**Source extract:**
Content starts

This scarf doesn't just have a story. It has a saga!!
First, the details:
Yarn: burgundy cashmere laceweight, from Nandia cashmere
Needles: bamboo, size 5 circular
Pattern: 3 repeats of feather and fan lace, with 5 stitches of garter stitch on each side, and 5 rows of garter stitch at each end.
Now, the story:
I purchased this yarn in the winter of 2002/2003, which was a very cold and lonely winter for me. I reckoned that lace would get me the most knitting hours for my money (foreshadowing here: I didn't know the half of it!), and it was a pleasure to have something so soft, ethereally light, and richly colored.
But it turned out to be a bit of a pain to knit! As a novice lace knitter, each mistake took forever to spot and fix. And the slow progress was discouraging. After about two months of slowly working on it, I frustratedly put it down.
I picked it up two years later, when I was tagging along on Mountain Man's field work in South Africa. I had a great deal of down time on that trip, sitting under a tree or on a river bank while Mountain Man and his colleagues dug soil pits and collected rock samples. The scarf seemed like a perfect small project to tuck into my daypack.
I spent many, many hours on that scarf. And yet it hardly seemed to grow and was rather mind numbing to boot. It was only half finished by the end of that trip, when I put it down for another two years.

Content ends

**Your instructions:** Please rewrite the scarf story from "This scarf doesn't" to "at each end.", putting "charcoal" in place of "burgundy".

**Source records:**

Content starts

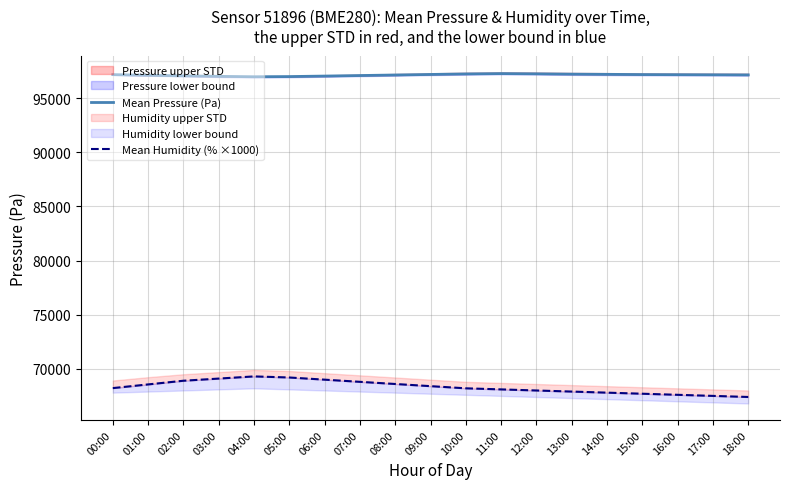

What is the value of the Mean Pressure (Pa) point at the 13th from the left?

97258.7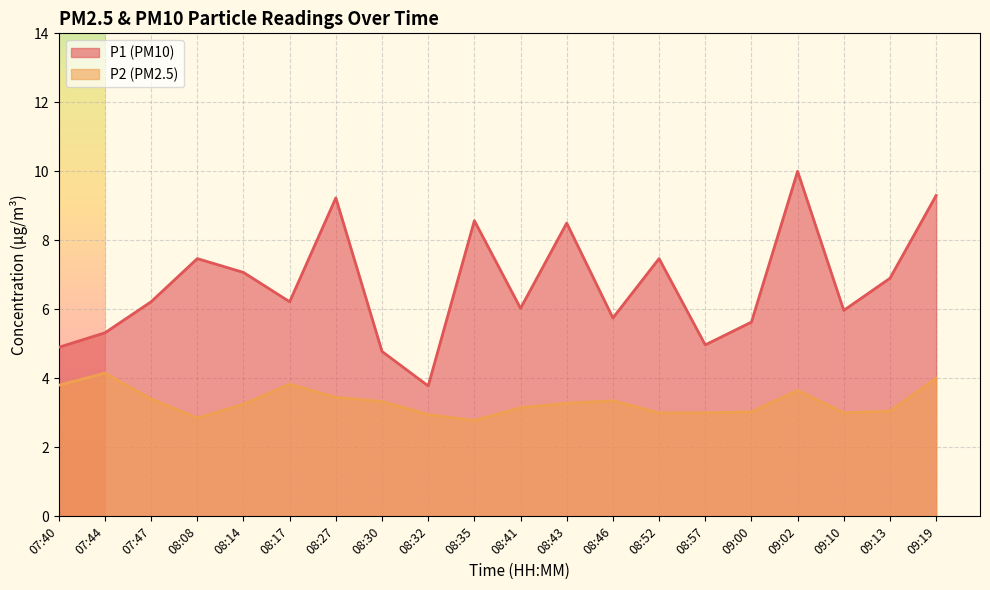

How many lines are shown in the chart?

2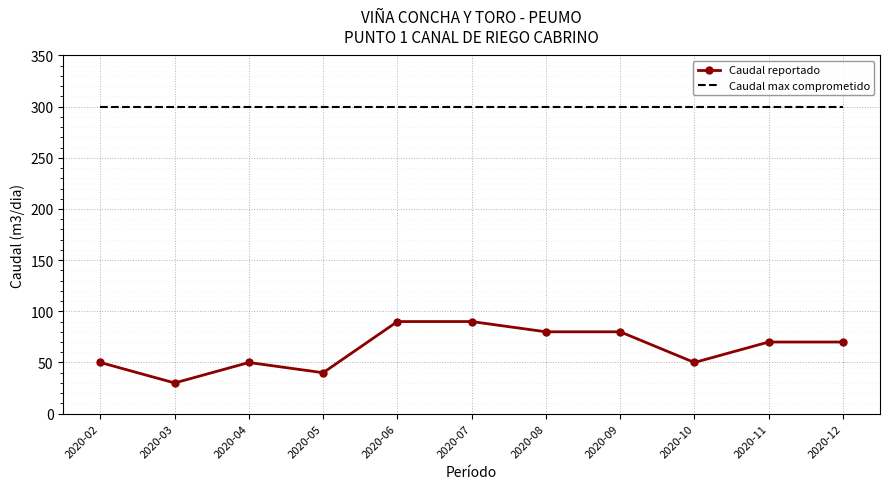

Rank the series by their average value, from lowest to highest.

Caudal reportado, Caudal max comprometido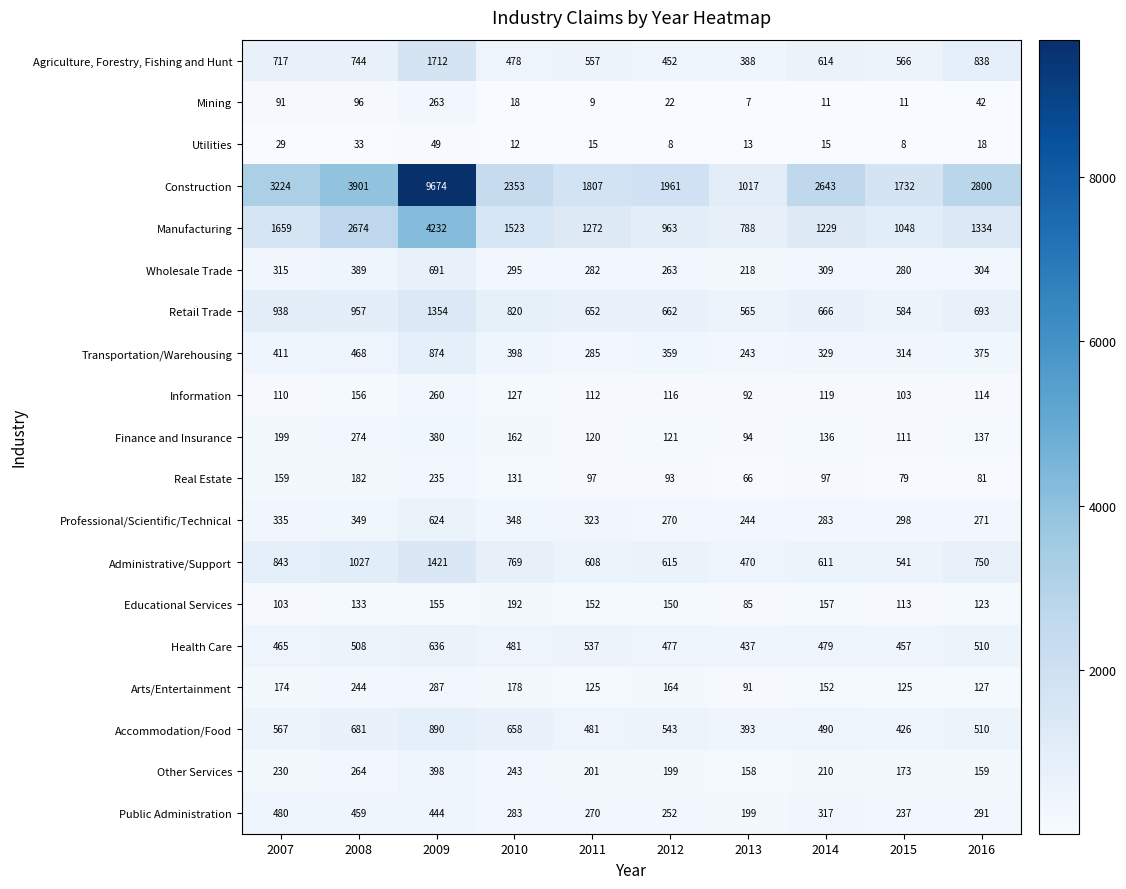

List the series in order of their peak value, highest first.

Construction, Manufacturing, Agriculture, Forestry, Fishing and Hunt, Administrative/Support, Retail Trade, Accommodation/Food, Transportation/Warehousing, Wholesale Trade, Health Care, Professional/Scientific/Technical, Public Administration, Other Services, Finance and Insurance, Arts/Entertainment, Mining, Information, Real Estate, Educational Services, Utilities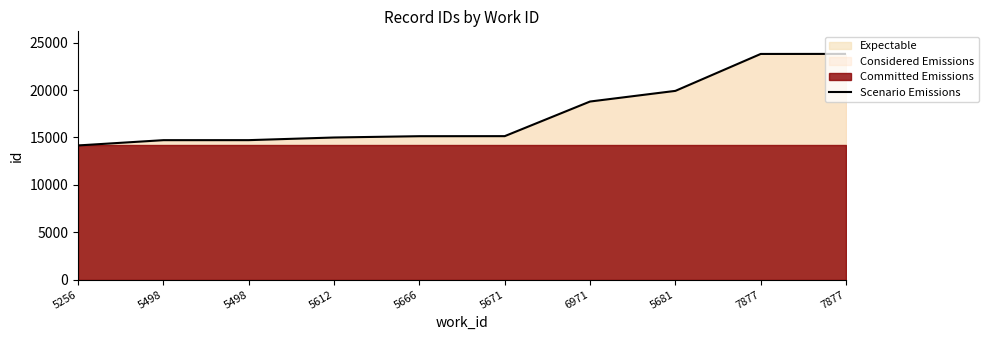

Reading left to right, extract all data points from this chart.

14157	14715	14717	14996	15133	15139	18792	19915	23812	23816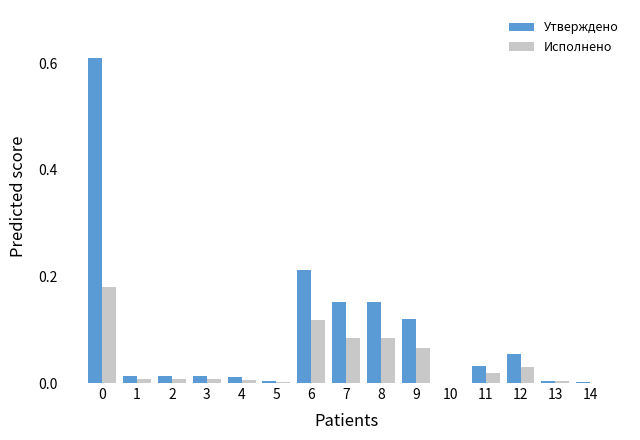

Is the value of Исполнено at 6 greater than the value of Утверждено at 14?

Yes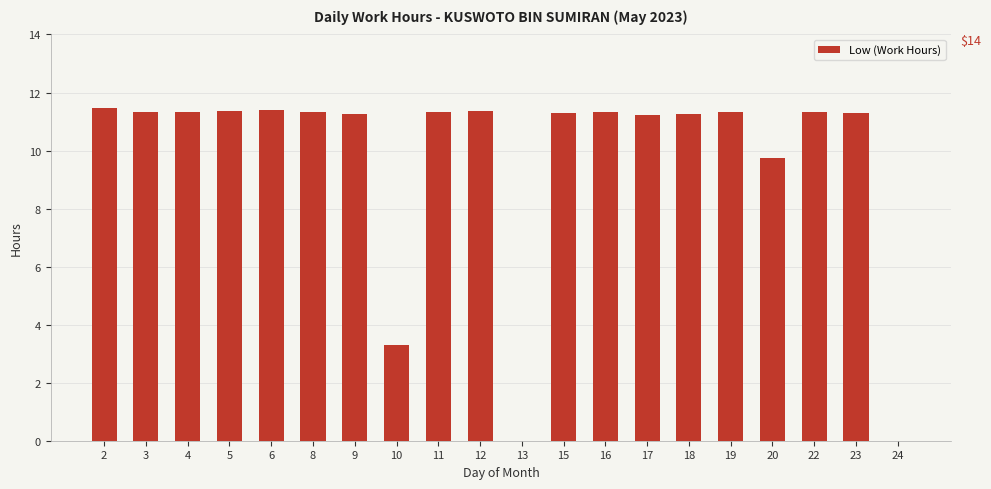

True or false: the data shows 15.3 at 15.

False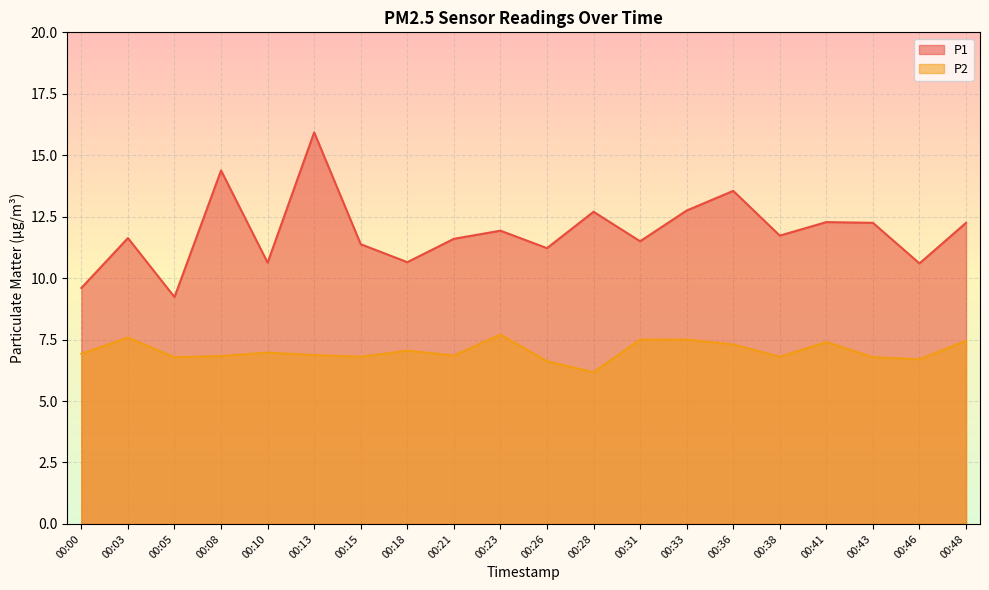

At 00:10, list the series in order from largest to smallest.

P1, P2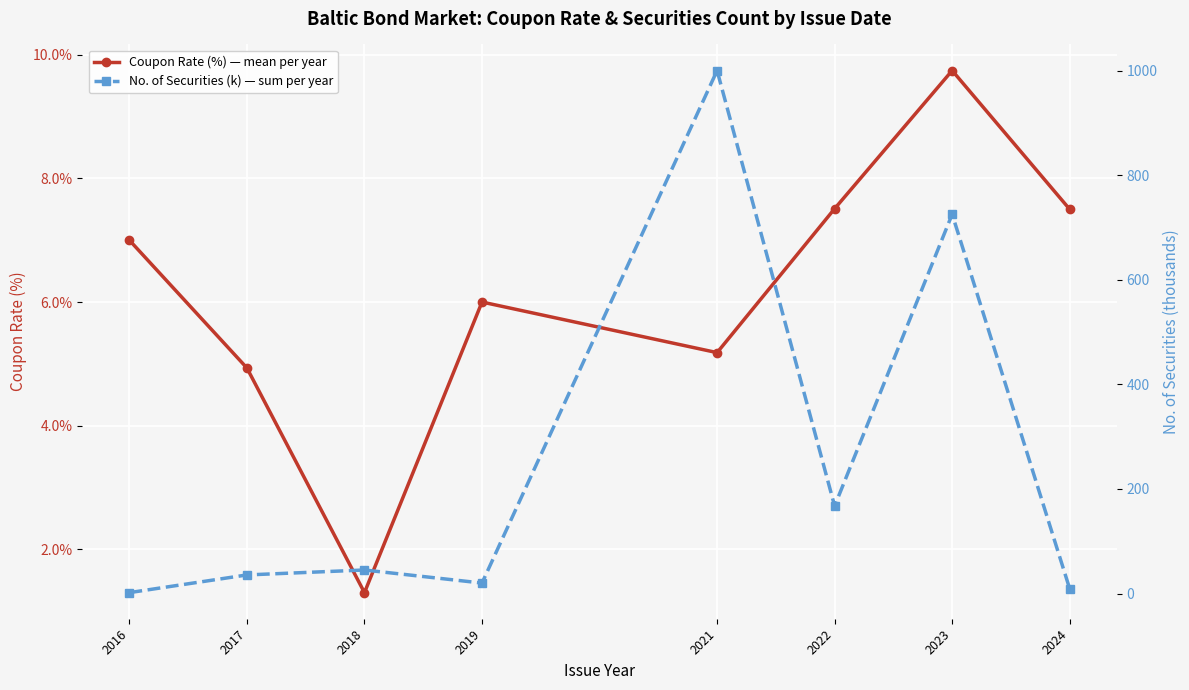

Which series has the largest total across all categories?

No. of Securities (k) — sum per year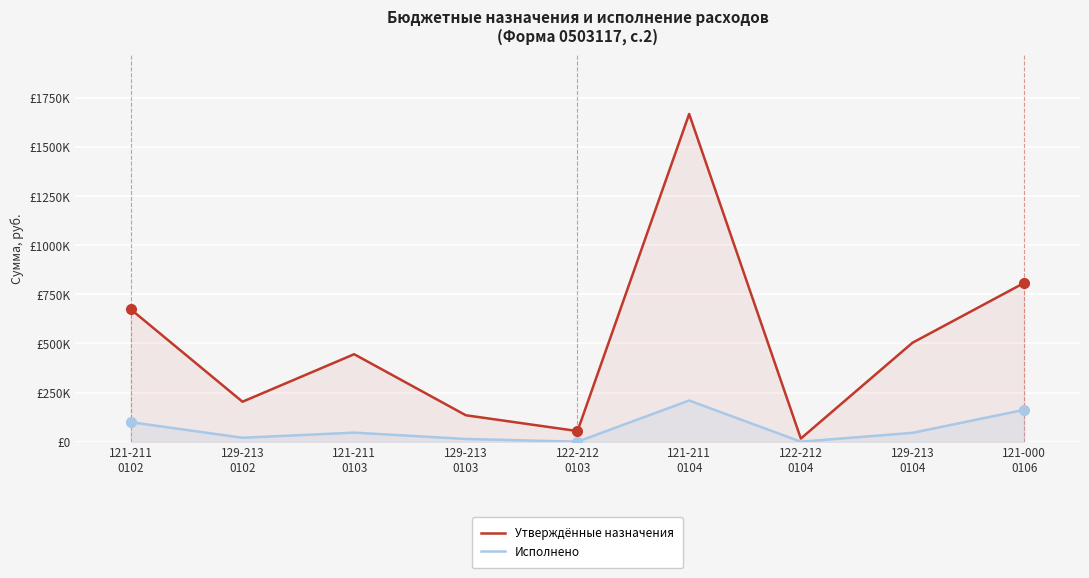

List the series in order of their overall mean, lowest first.

Исполнено, Утверждённые назначения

Content ends

**Exercise answer:**
This scarf doesn't just have a story. It has a saga!!
First, the details:
Yarn: charcoal cashmere laceweight, from Nandia cashmere
Needles: bamboo, size 5 circular
Pattern: 3 repeats of feather and fan lace, with 5 stitches of garter stitch on each side, and 5 rows of garter stitch at each end.